EXERCISE AIM: Please return, word for word, the stretch of the rows from the line containing "satisfy the postman collection json schema." through the end of the rows.

RECORDS PROVIDED:
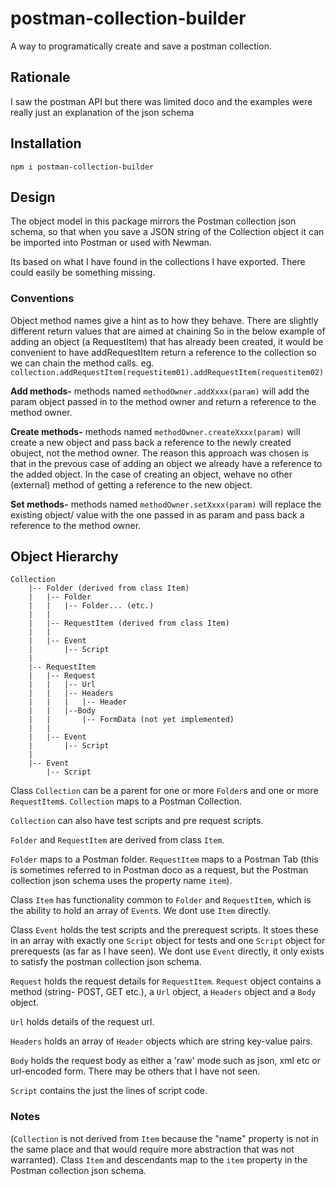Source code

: # postman-collection-builder

A way to programatically create and save a postman collection.

## Rationale
I saw the postman API but there was limited doco and the examples were really just an explanation of the json schema

## Installation
`npm i postman-collection-builder`

## Design
The object model in this package mirrors the Postman collection json schema, so that when you save a JSON string of the
Collection object it can be imported into Postman or used with Newman.

Its based on what I have found in the collections I have exported. There could easily be something missing.

### Conventions
Object method names give a hint as to how they behave. There are slightly different return values that are aimed at chaining 
So in the below example of adding an object (a RequestItem) that has already been created, it would be convenient
to have addRequestItem return a reference to the collection so we can chain the method calls. 
eg. `collection.addRequestItem(requestitem01).addRequestItem(requestitem02)`

**Add methods-** methods named `methodOwner.addXxxx(param)` will add the param object passed in to the method owner and return a reference to the method owner.

**Create methods-** methods named `methodOwner.createXxxx(param)` will create a new object and pass back a reference to the newly created obuject, not the method owner. The reason this approach was chosen is that in the prevous case of adding an object we 
already have a reference to the added object. In the case of creating an object, wehave no other (external) method of getting a
reference to the new object.

**Set methods-** methods named `methodOwner.setXxxx(param)` will replace the existing object/ value with the one passed in as param and pass back a reference to the method owner.

## Object Hierarchy

    Collection
        |-- Folder (derived from class Item)
        |   |-- Folder 
        |   |   |-- Folder... (etc.)
        |   |
        |   |-- RequestItem (derived from class Item)
        |   |
        |   |-- Event
        |       |-- Script
        |
        |-- RequestItem
        |   |-- Request
        |   |   |-- Url
        |   |   |-- Headers
        |   |   |   |-- Header
        |   |   |--Body
        |   |       |-- FormData (not yet implemented)
        |   |
        |   |-- Event
        |       |-- Script
        |
        |-- Event
            |-- Script

Class `Collection` can be a parent for one or more `Folder`s and one or more `RequestItem`s. `Collection` maps to a Postman Collection.

`Collection` can also have test scripts and pre request scripts. 

`Folder` and `RequestItem` are derived from class `Item`.

`Folder` maps to a Postman folder.
`RequestItem` maps to a Postman Tab (this is sometimes referred to in Postman doco as a request, but the Postman collection json schema uses the property name `item`).

Class `Item` has functionality common to `Folder` and `RequestItem`, which is the ability to hold an array of `Event`s. We dont use `Item` directly. 

Class `Event` holds the test scripts and the prerequest scripts. It stoes these in an array with exactly one `Script` object for tests and one `Script` object for prerequests (as far as I have seen). We dont use `Event` directly, it only exists to satisfy the postman collection json schema.

`Request` holds the request details for `RequestItem`. `Request` object contains a method (string- POST, GET etc.), a `Url` object, a `Headers` object and a `Body` object.

`Url` holds details of the request url.

`Headers` holds an array of `Header` objects which are string key-value pairs.

`Body` holds the request body as either a 'raw' mode such as json, xml etc or url-encoded form. There may be others that I have not seen.

`Script` contains the just the lines of script code. 

### Notes
(`Collection` is not derived from `Item` because the "name" property is not in the same place and that would require more abstraction that was not warranted). Class `Item` and descendants map to the `item` property in the Postman collection json schema.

FINAL ANSWER:
Class `Event` holds the test scripts and the prerequest scripts. It stoes these in an array with exactly one `Script` object for tests and one `Script` object for prerequests (as far as I have seen). We dont use `Event` directly, it only exists to satisfy the postman collection json schema.

`Request` holds the request details for `RequestItem`. `Request` object contains a method (string- POST, GET etc.), a `Url` object, a `Headers` object and a `Body` object.

`Url` holds details of the request url.

`Headers` holds an array of `Header` objects which are string key-value pairs.

`Body` holds the request body as either a 'raw' mode such as json, xml etc or url-encoded form. There may be others that I have not seen.

`Script` contains the just the lines of script code. 

### Notes
(`Collection` is not derived from `Item` because the "name" property is not in the same place and that would require more abstraction that was not warranted). Class `Item` and descendants map to the `item` property in the Postman collection json schema.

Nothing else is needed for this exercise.